Que disent ses carnets de 1945, à la fin de la guerre?
Il recule avec le reste des troupes nazies, alors que l'armée rouge progresse. A la fin de la guerre, il se trouve en République tchèque et veut rejoindre la ligne de démarcation américaine pour être capturé par les Etats-Unis plutôt que les Soviétiques. Mais il est refoulé. Une colonne de prisonniers démarre, mais il arrive à s'enfuir avec d'autres dans les fourrés. Il rentre à pied jusqu'en Allemagne et a réussi à ne pas être envoyé au goulag.
Que se passe-t-il après la guerre?
En revenant en Bavière, il s'arrête dans différents villages pour annoncer la mort de plusieurs camarades à leurs familles. Comme beaucoup d'autres «Mitläufer», il était déçu que son pays ait perdu la guerre, mais il y avait un pays à faire tourner.
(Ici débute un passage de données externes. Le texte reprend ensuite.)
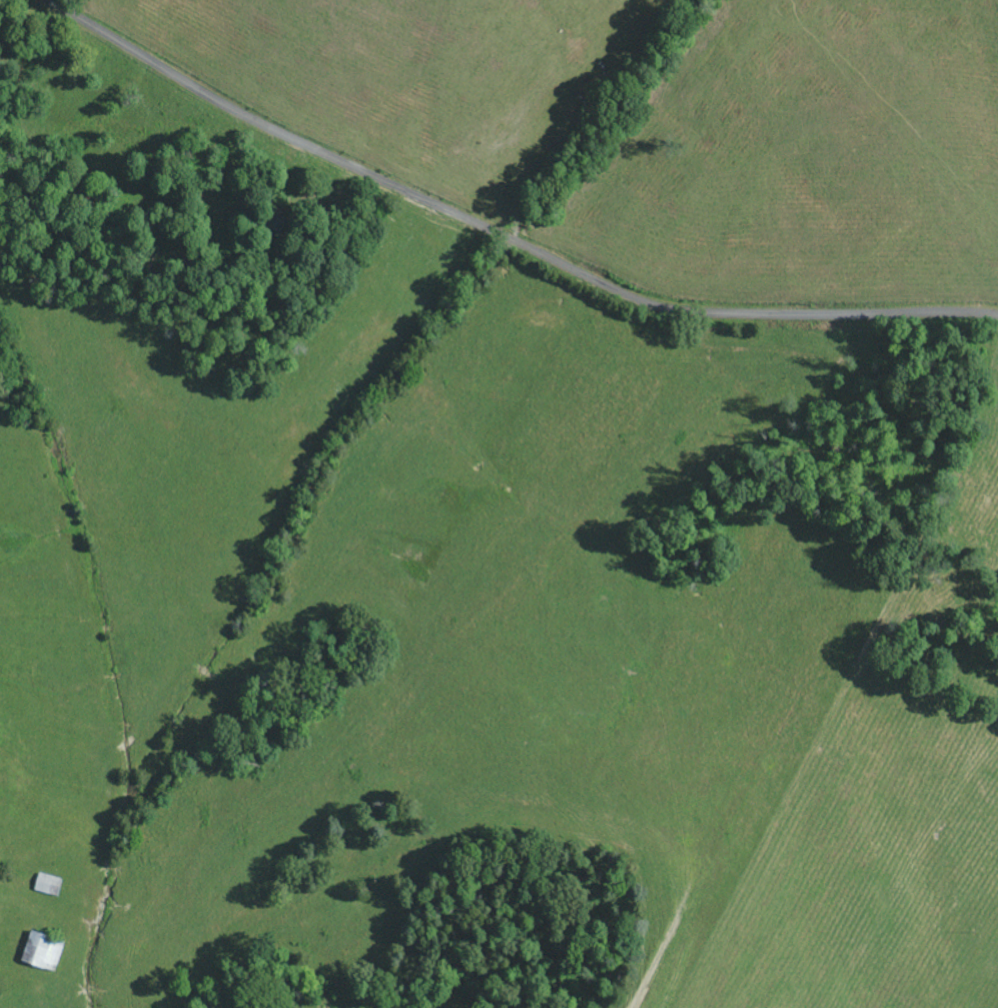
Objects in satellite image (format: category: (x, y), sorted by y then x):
road: (501, 233)
building: (43, 886)
building: (37, 953)

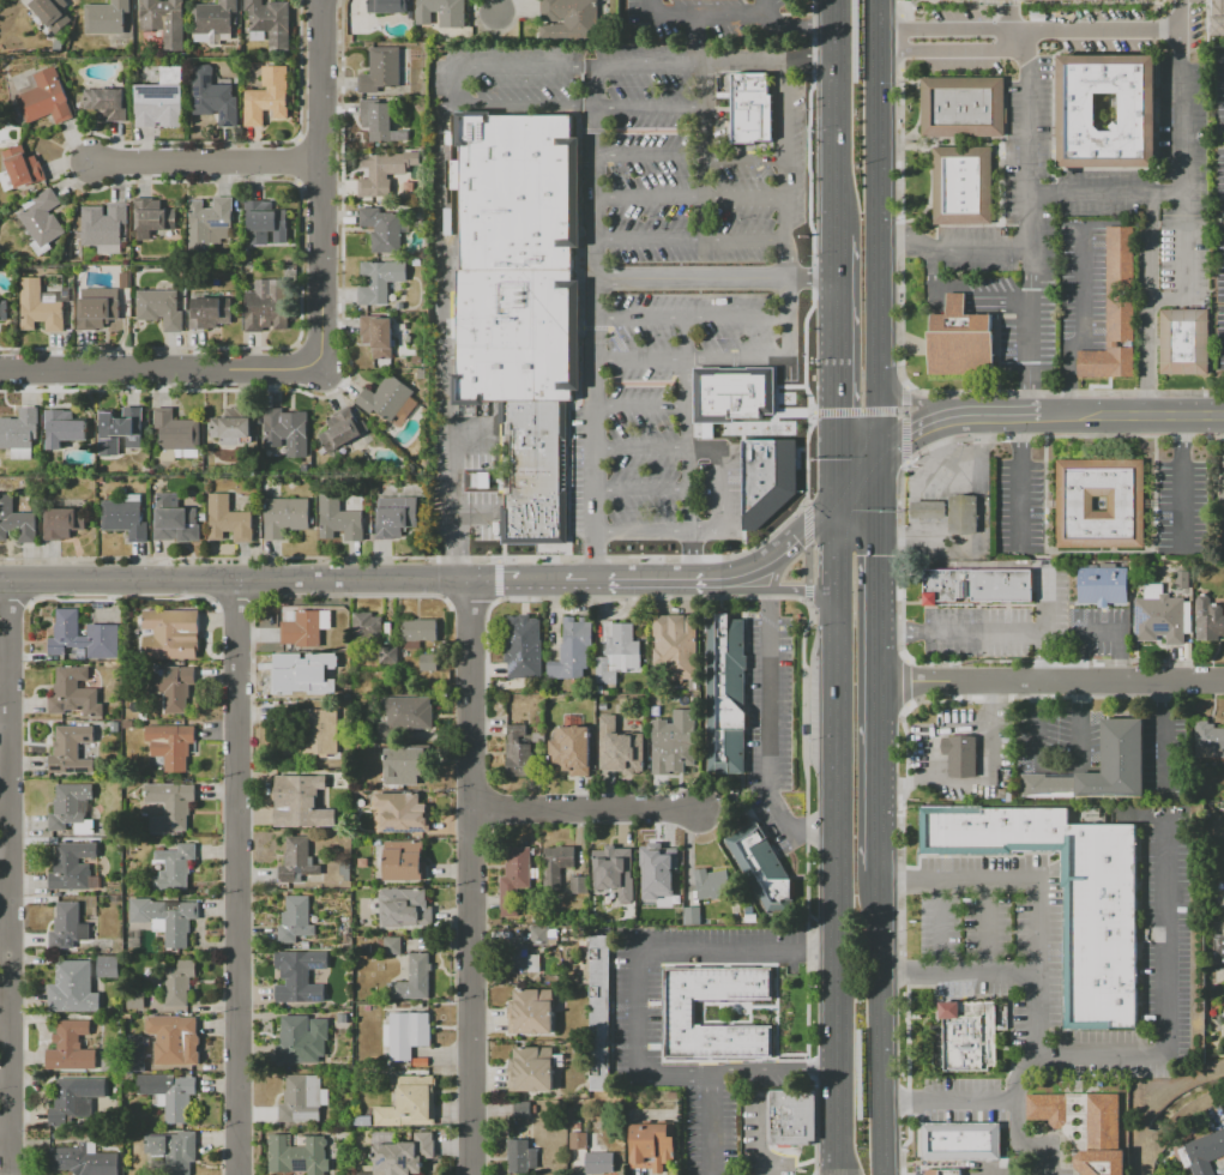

A un moment, il décrit comment il voit une Allemande avec un jeune soldat français dans la zone d'occupation, et qu'il trouve cela honteux. Alors qu'il a fait pareil en France quelques années auparavant. Comme beaucoup, il a ses incohérences.
Comment s'est-il retrouvé en Suisse après la guerre?
Il a continué à exercer comme mécanicien dans les alpes bavaroises, pas loin de la frontière suisse. Puis, il part travailler dans la région bâloise avec ma grand-mère. Mais les Allemands étaient mal perçus en Suisse alémanique et il est venu s'établir à Montreux. J'ai le souvenir qu'il avait amassé beaucoup de livres sur la guerre dans sa bibliothèque.